───── DATA PROVIDED ─────

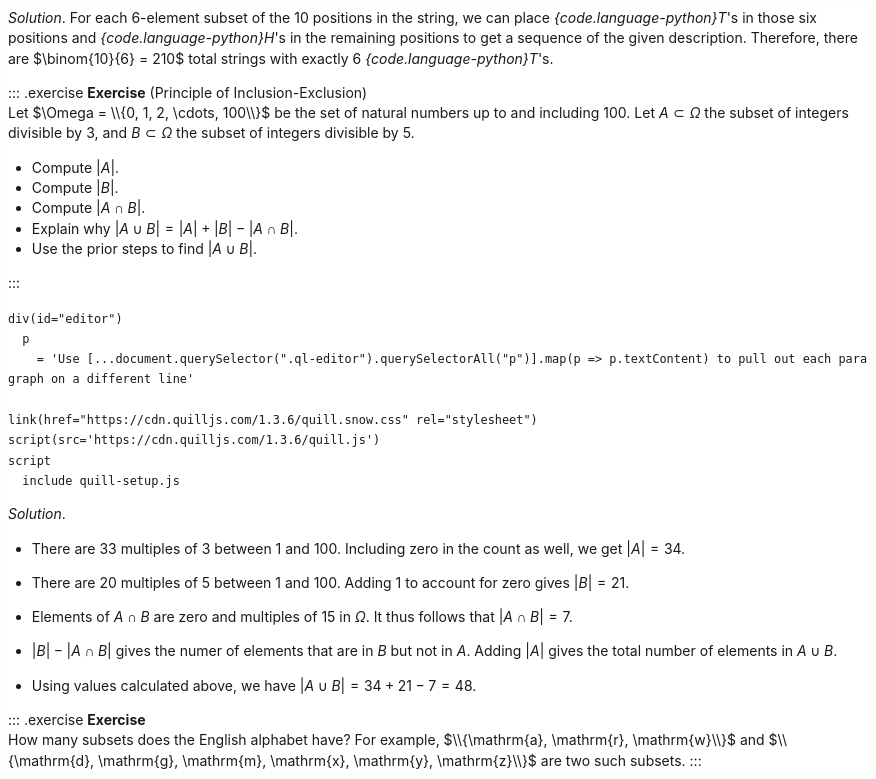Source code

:  

*Solution*. For each 6-element subset of the 10 positions in the string, we can place _{code.language-python}T_'s in those six positions and _{code.language-python}H_'s in the remaining positions to get a sequence of the given description. Therefore, there are $\binom{10}{6} = 210$ total strings with exactly 6 _{code.language-python}T_'s. 

 

::: .exercise
**Exercise** (Principle of Inclusion-Exclusion)  
Let $\Omega = \\{0, 1, 2, \cdots, 100\\}$ be the set of natural numbers up to and including $100$. Let $A \subset \Omega$ the subset of integers divisible by $3$, and $B \subset \Omega$ the subset of integers divisible by $5$. 
* Compute $|A|$. 
* Compute $|B|$. 
* Compute $|A \cap B|$. 
* Explain why $|A \cup B| = |A| + |B| - |A \cap B|$. 
* Use the prior steps to find $|A \cup B|$. 

:::

    div(id="editor")
      p
        = 'Use [...document.querySelector(".ql-editor").querySelectorAll("p")].map(p => p.textContent) to pull out each paragraph on a different line'
    
    link(href="https://cdn.quilljs.com/1.3.6/quill.snow.css" rel="stylesheet")
    script(src='https://cdn.quilljs.com/1.3.6/quill.js')
    script
      include quill-setup.js

*Solution*.  
* There are $33$ multiples of $3$ between $1$ and $100.$ Including zero in the count as well, we get $|A| = 34.$ 


* There are $20$ multiples of $5$ between $1$ and $100.$ Adding 1 to account for zero gives $|B| = 21.$ 


* Elements of $A \cap B$ are zero and multiples of $15$ in $\Omega.$ It thus follows that $|A \cap B| = 7.$ 


*  $|B| - |A \cap B|$ gives the numer of elements that are in $B$ but not in $A.$ Adding $|A|$ gives the total number of elements in $A \cup B.$ 


* Using values calculated above, we have $|A\cup B| = 34 + 21 - 7 = 48.$



 

::: .exercise
**Exercise**  
How many subsets does the English alphabet have? For example, $\\{\mathrm{a}, \mathrm{r}, \mathrm{w}\\}$ and $\\{\mathrm{d},
  \mathrm{g}, \mathrm{m}, \mathrm{x}, \mathrm{y}, \mathrm{z}\\}$ are two such subsets. 
:::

─────

== WHAT IS EXPECTED ==
Repeat the entries exactly, pictures left out.

== EXERCISE RESULT ==
Source code

:  

*Solution*. For each 6-element subset of the 10 positions in the string, we can place _{code.language-python}T_'s in those six positions and _{code.language-python}H_'s in the remaining positions to get a sequence of the given description. Therefore, there are $\binom{10}{6} = 210$ total strings with exactly 6 _{code.language-python}T_'s. 

 

::: .exercise
**Exercise** (Principle of Inclusion-Exclusion)  
Let $\Omega = \\{0, 1, 2, \cdots, 100\\}$ be the set of natural numbers up to and including $100$. Let $A \subset \Omega$ the subset of integers divisible by $3$, and $B \subset \Omega$ the subset of integers divisible by $5$. 
* Compute $|A|$. 
* Compute $|B|$. 
* Compute $|A \cap B|$. 
* Explain why $|A \cup B| = |A| + |B| - |A \cap B|$. 
* Use the prior steps to find $|A \cup B|$. 

:::

    div(id="editor")
      p
        = 'Use [...document.querySelector(".ql-editor").querySelectorAll("p")].map(p => p.textContent) to pull out each paragraph on a different line'
    
    link(href="https://cdn.quilljs.com/1.3.6/quill.snow.css" rel="stylesheet")
    script(src='https://cdn.quilljs.com/1.3.6/quill.js')
    script
      include quill-setup.js

*Solution*.  
* There are $33$ multiples of $3$ between $1$ and $100.$ Including zero in the count as well, we get $|A| = 34.$ 


* There are $20$ multiples of $5$ between $1$ and $100.$ Adding 1 to account for zero gives $|B| = 21.$ 


* Elements of $A \cap B$ are zero and multiples of $15$ in $\Omega.$ It thus follows that $|A \cap B| = 7.$ 


*  $|B| - |A \cap B|$ gives the numer of elements that are in $B$ but not in $A.$ Adding $|A|$ gives the total number of elements in $A \cup B.$ 


* Using values calculated above, we have $|A\cup B| = 34 + 21 - 7 = 48.$



 

::: .exercise
**Exercise**  
How many subsets does the English alphabet have? For example, $\\{\mathrm{a}, \mathrm{r}, \mathrm{w}\\}$ and $\\{\mathrm{d},
  \mathrm{g}, \mathrm{m}, \mathrm{x}, \mathrm{y}, \mathrm{z}\\}$ are two such subsets. 
:::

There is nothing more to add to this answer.